[Date Prev][Date Next][Thread Prev][Thread Next][Date Index][Thread Index]

Re: [cobalt-users] 99.9% up time



on 4/13/00 10:30 AM, Jeff Lasman at jblists@xxxxxxxxxxxxx wrote:

> Okay, you force me to explain myself...
> 
> Kris Dahl wrote:
> 
>> IMHO three nines is easy.  I could do that with crappy hardware and NT if I
>> was careful.  I don't think I have a single machine (even a workstation)
>> that isn't 99.9% available.
> 
> It's got nothing to do with any single machine or even "normal
> conditions".  It's got to do with what happens after your power's been
> down ten minutes and the battery's beginning to fail, and you don't have
> a generator.  Or you do, but it hasn't been run in three years and you
> have no idea if it'll start up or not until it doesn't.
> 
> Or, presuming you're multi-homed, but the backhoe that does the damage
> is right outside your building and cuts all the wires.
> 
> Or you're really securely multi-homed, with three separate paths out of
> your building, AND a dish on the roof.  And battery backup, and your own
> diesel power, well tested, running properly, and everything else, and
> one of your upstreams has a misconfigured router and your BGP just
> happens to not work properly.  And it happens the weekend you're
> vacationing in Hawaii and your BGP tech's cell-phone's battery is dead.

Well this is why you co-located with a word-class datacenter that is
multi-homed, has redundant UPS power backed by a generator, has fire
suppression, etc.  They should ideally have bandwidth purchased from
multiple carriers, and have them be lines (so the backhoe can't clip all of
them).  And if they only have one technician--it won't matter if the BGP is
up and running or not--I assure you you'll have other problems.

I'm not aware of anyone multi-homing a sat dish--but that would be pretty
cool.  Latency would be atrocious.

Its not cheap, but when you think about it how can you afford to not do
this?  And *they* guarantee you that 99.999% uptime.

> Attaining 99.9 isn't hard under normal conditions is easy.  Being able
> to guarantee it under abnormal conditions is a bit harder.
> 
> Unless of course you want to become known (as are many tier one
> providers) as having guarantees with no value.

I would have no problem with 3 nines in even abnormal conditions, at a
proper facility.  When we implement our new system, I would have no issues
with guaranteeing at least 3 nines, if not 4.

3 nines is ~ 9 hours a year.  That is easy.
4 nines is ~ 50 minutes a year.  This is a bit tougher.  Scheduled
maintenance becomes an issue.  A memory upgrade could take 20 minutes
easily.  Really to do this you should have load balancing servers.
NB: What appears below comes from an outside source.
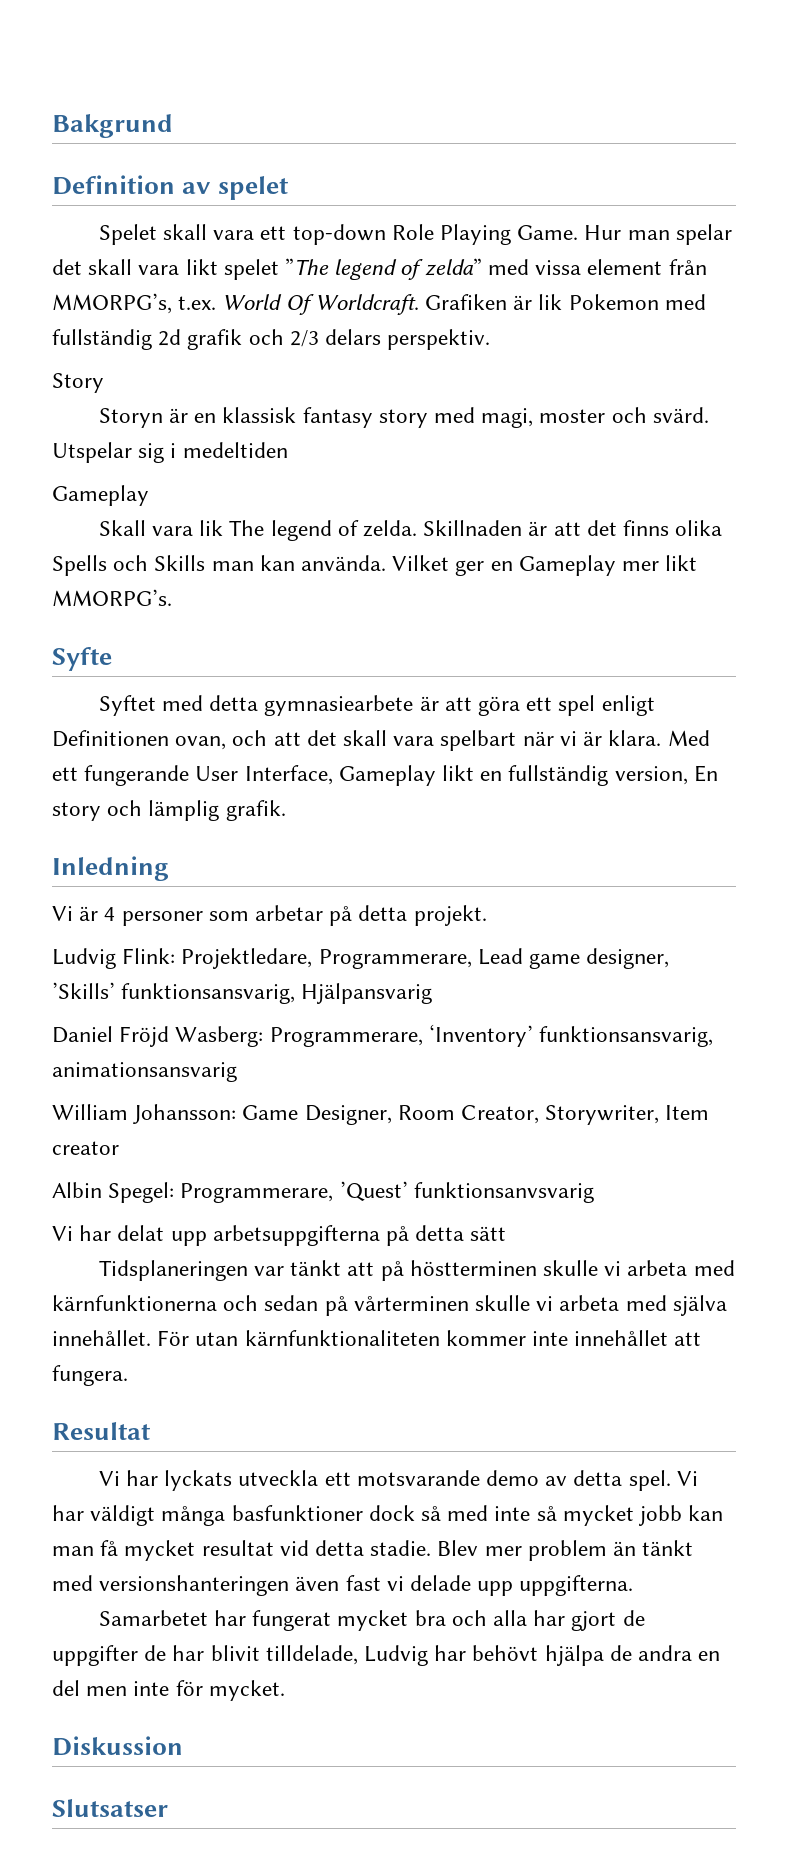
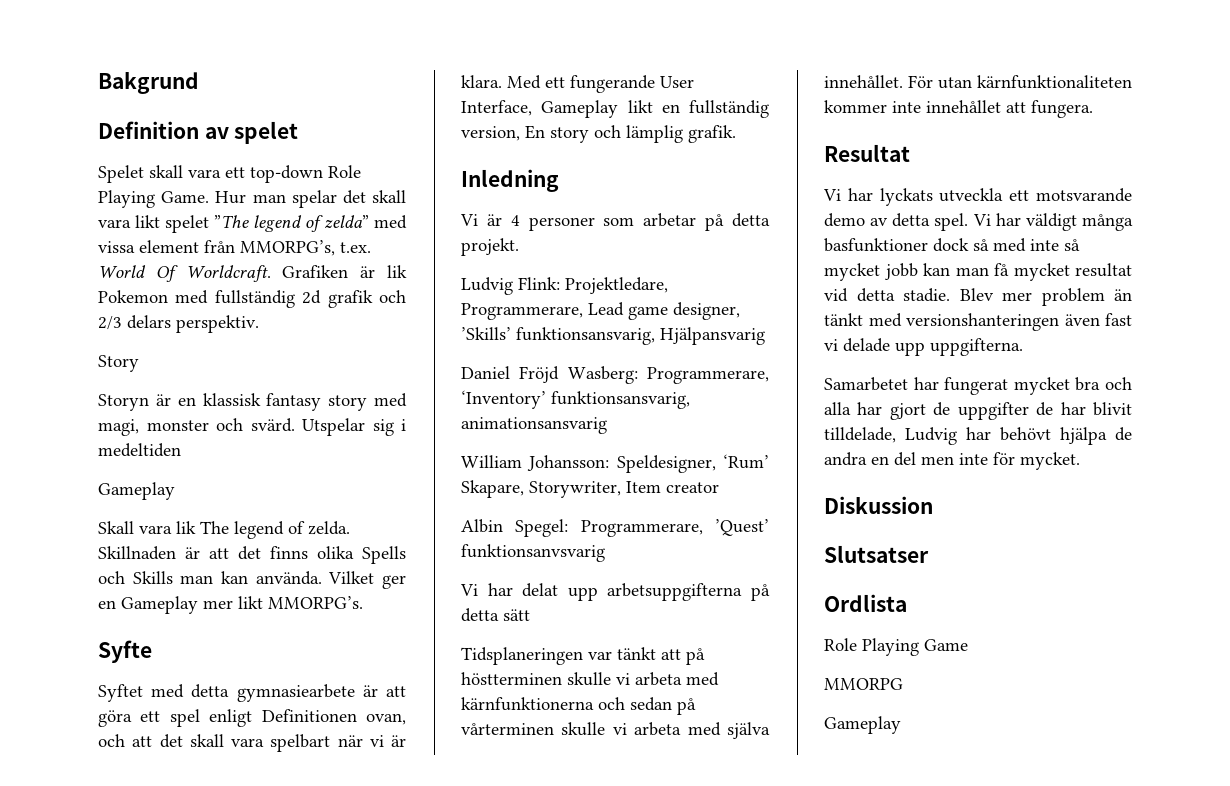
[539,409,606,423] moster -> [146,420,209,431] monster
[242,1105,540,1125] Game Designer, Room Creator, -> [616,454,769,473] [461,480,524,498] Speldesigner, ‘Rum’ Skapare,
(168, 1808) none -> [824,594,907,612] [824,638,968,656] [824,678,903,690] [824,716,901,734] // Ordlista // Role Playing Game // MMORPG // Gameplay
>> But if you want to guarantee 99.9%, you should invest in adequate power
>> protection, and keep near-line backups if at all possible.  Also co-locating
>> with a datacenter that provides the power and redundant connections with
>> full BGP routing to multiple carriers would be the easiest way to do it.
> 
> I've got all of that, and charge accordingly.  I still don't guarantee
> anything except best efforts.  (I guess that's what I mean by
> "nobaloney".)

And that's the reason I don't *plan* on offering guarantees.  Because you're
at the mercy of somebody else.  But as far as your risks involved, if you
get 1-2 high end clients because you 'guarantee' that it will be up (with
penalties), it will be worth your while if you do it right.

And providing 3 nines is, if you are using a decent data-center, a given.

-k